## TEKS DOKUMEN
═══

Pustaka

Sato Reang, Barseso, dan Kematian yang Begitu Dekat

Senin, 16 Juni 2025 | 14:16 WIB

Sato Reang, Barseso, dan Kematian yang Begitu Dekat

Jilid Anjing Mengeong, Kucing Menggonggong (Foto: Syakir NF/NU Online)

Kewajiban di mata seorang anak bukanlah sebuah hal yang perlu dilakukan saat itu juga. Mereka melakukan itu tidak lebih dari sekadar agar tidak terkena dampak negatif langsung yang bisa diterimanya kala hal tersebut tidak dilakukan. Tidak lebih. Misalnya saja, sabetan rotan yang siap datang jika sembahyang tidak ia lakukan. Tekanan yang demikian memang membuat anak disiplin, tetapi mereka tidak mendapatkan ruh atau substansi dari pelaksanaan kewajiban itu sendiri.


Hal demikian itu tampaknya yang dirasakan Sato Reang dalam novel Anjing Mengeong, Kucing Menggonggong yang ditulis Eka Kurniawan. Sekalipun ia melaksanakan segala yang diperintahkan ayahnya, tetapi hatinya senantiasa menolak.


Ada hal yang tidak tersampaikan dalam diri Sato Reang atas segala perintah ayahnya. Bahkan kesenanganannya dalam bermain sepak bola pun harus dikubur lantaran bolanya dibelah menjadi dua saat ia dan rekanannya tak segera bergegas ke masjid ketika azan telah berkumandang. Pun hadiah boneka yang ia peroleh dari lotre yang dimainkannya itu pun dibakar ayahnya dengan sebatas penjelasan bahwa itu judi dan haram. Titik.


Penjelasan singkat itu tidak memberikan kepuasan bagi anak-anak. Tidak ada kebebasan bagi mereka untuk memilih dan mempertanggungjawabkan pilihannya. Anak hanya menerima perintah dan menghindari larangan tanpa ada dialog dengan semua hal itu.

═══

## DATA YANG DITAMPILKAN
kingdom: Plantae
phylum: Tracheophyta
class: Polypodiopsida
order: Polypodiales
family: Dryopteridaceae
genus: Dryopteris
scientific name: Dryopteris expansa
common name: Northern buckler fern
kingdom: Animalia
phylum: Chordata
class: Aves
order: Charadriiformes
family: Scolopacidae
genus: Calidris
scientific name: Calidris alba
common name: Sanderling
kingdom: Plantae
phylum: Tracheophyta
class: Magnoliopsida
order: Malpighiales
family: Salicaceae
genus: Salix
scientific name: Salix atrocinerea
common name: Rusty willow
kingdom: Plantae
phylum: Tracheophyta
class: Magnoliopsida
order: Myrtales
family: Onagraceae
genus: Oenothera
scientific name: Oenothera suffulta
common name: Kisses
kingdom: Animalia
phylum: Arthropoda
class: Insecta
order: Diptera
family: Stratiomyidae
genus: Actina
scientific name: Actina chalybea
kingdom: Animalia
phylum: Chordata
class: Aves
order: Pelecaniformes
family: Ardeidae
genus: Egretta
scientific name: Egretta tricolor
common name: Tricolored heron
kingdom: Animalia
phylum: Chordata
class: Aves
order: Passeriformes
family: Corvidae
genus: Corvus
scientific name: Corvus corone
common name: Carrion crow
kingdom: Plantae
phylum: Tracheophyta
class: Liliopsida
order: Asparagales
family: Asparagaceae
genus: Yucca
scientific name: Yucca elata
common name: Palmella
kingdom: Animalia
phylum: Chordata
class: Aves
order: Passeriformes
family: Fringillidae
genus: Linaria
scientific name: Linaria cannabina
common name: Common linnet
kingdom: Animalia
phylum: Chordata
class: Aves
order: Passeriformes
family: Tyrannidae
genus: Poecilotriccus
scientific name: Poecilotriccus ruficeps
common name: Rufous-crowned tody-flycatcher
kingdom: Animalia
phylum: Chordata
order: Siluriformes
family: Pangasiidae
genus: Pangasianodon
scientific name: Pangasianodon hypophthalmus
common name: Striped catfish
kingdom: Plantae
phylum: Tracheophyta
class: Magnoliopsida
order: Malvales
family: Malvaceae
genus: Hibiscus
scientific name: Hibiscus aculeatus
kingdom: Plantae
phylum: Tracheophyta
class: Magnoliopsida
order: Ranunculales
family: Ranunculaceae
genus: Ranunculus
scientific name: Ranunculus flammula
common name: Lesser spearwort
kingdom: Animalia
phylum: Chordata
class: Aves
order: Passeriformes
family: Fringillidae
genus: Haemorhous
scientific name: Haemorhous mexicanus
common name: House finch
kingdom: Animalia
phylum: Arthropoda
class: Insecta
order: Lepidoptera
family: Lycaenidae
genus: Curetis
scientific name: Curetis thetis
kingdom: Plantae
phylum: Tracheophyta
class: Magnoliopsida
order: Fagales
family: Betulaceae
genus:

═══

## DAFTAR TUGAS
1. Tentukan apakah tiap pernyataan berikut sesuai dengan ulasan novel di atas, lalu jawab ya atau tidak dengan mengutip persis kata-kata penentunya. (a) Novel Anjing Mengeong, Kucing Menggonggong ditulis oleh Eka Kurniawan. (b) Ayah Sato Reang membakar bola sepak anaknya. (c) Boneka Sato Reang didapat dari lotre.
2. Salin bagian ulasan novel yang dibuka dengan kata-kata "Hal demikian itu" dan ditutup dengan "semua hal itu.", lalu ganti "ayahnya" dengan "bapaknya".
3. Teruskan ulasan novel Anjing Mengeong, Kucing Menggonggong mulai setelah kalimat terakhirnya.

## HASIL
1.
(a) Ya: "novel Anjing Mengeong, Kucing Menggonggong yang ditulis Eka Kurniawan"
(b) Tidak: "bolanya dibelah menjadi dua"
(c) Ya: "hadiah boneka yang ia peroleh dari lotre yang dimainkannya"

2.
Hal demikian itu tampaknya yang dirasakan Sato Reang dalam novel Anjing Mengeong, Kucing Menggonggong yang ditulis Eka Kurniawan. Sekalipun ia melaksanakan segala yang diperintahkan bapaknya, tetapi hatinya senantiasa menolak.


Ada hal yang tidak tersampaikan dalam diri Sato Reang atas segala perintah bapaknya. Bahkan kesenanganannya dalam bermain sepak bola pun harus dikubur lantaran bolanya dibelah menjadi dua saat ia dan rekanannya tak segera bergegas ke masjid ketika azan telah berkumandang. Pun hadiah boneka yang ia peroleh dari lotre yang dimainkannya itu pun dibakar bapaknya dengan sebatas penjelasan bahwa itu judi dan haram. Titik.


Penjelasan singkat itu tidak memberikan kepuasan bagi anak-anak. Tidak ada kebebasan bagi mereka untuk memilih dan mempertanggungjawabkan pilihannya. Anak hanya menerima perintah dan menghindari larangan tanpa ada dialog dengan semua hal itu.

3.
Tindakan demikian tentu membentuk kejumudan mereka dalam berpikir atau bahkan menginspirasi anak-anak untuk berpikir jauh lebih dari yang dibayangkan. Jika ia melakukan hal yang dilarang, dunia bakal seperti apa; jika meninggalkan kewajiban, respons orang bakal bagaimana. Rasa penasaran yang demikian itu memuncak.


Hal serupa juga tampaknya diterima Jamal, rekannya yang dianggap paling saleh. Pada akhirnya, mereka sama-sama terjerumus dalam jurang kemaksiatan dengan mabuk-mabukan dan menonton video porno, sesuatu yang pada mulanya amat mereka hindari.


Kisah ini mengingatkan kita pada Barseso, sosok yang kerap diceritakan kiai di pesantren. Pada mulanya, ia adalah seorang saleh yang amat tekun beribadah. Namun, melihat seseorang yang demikian khidmat menangis dalam simpuh doanya itu membuatnya kagum, sesuatu yang barangkali tak dialaminya. 


Saat ditanya apa yang membuatnya demikian, orang tersebut menjawab bahwa ia pernah bermaksiat. Karenanya, ia menyarankan agar Barseso bermaksiat untuk dapat menikmati dan mengkhidmati ibadahnya.


Ujungnya, ia pun bermaksiat mabuk. Pikirnya, mabuk tidak mencederai orang lain. Namun, ia salah besar. Betapa mabuk itu menjadi biang dosa lainnya, mulai memerkosa perempuan hingga membunuh. Dan konon ia meninggal kafir karena tunduk pada kemauan Iblis yang menggodanya itu.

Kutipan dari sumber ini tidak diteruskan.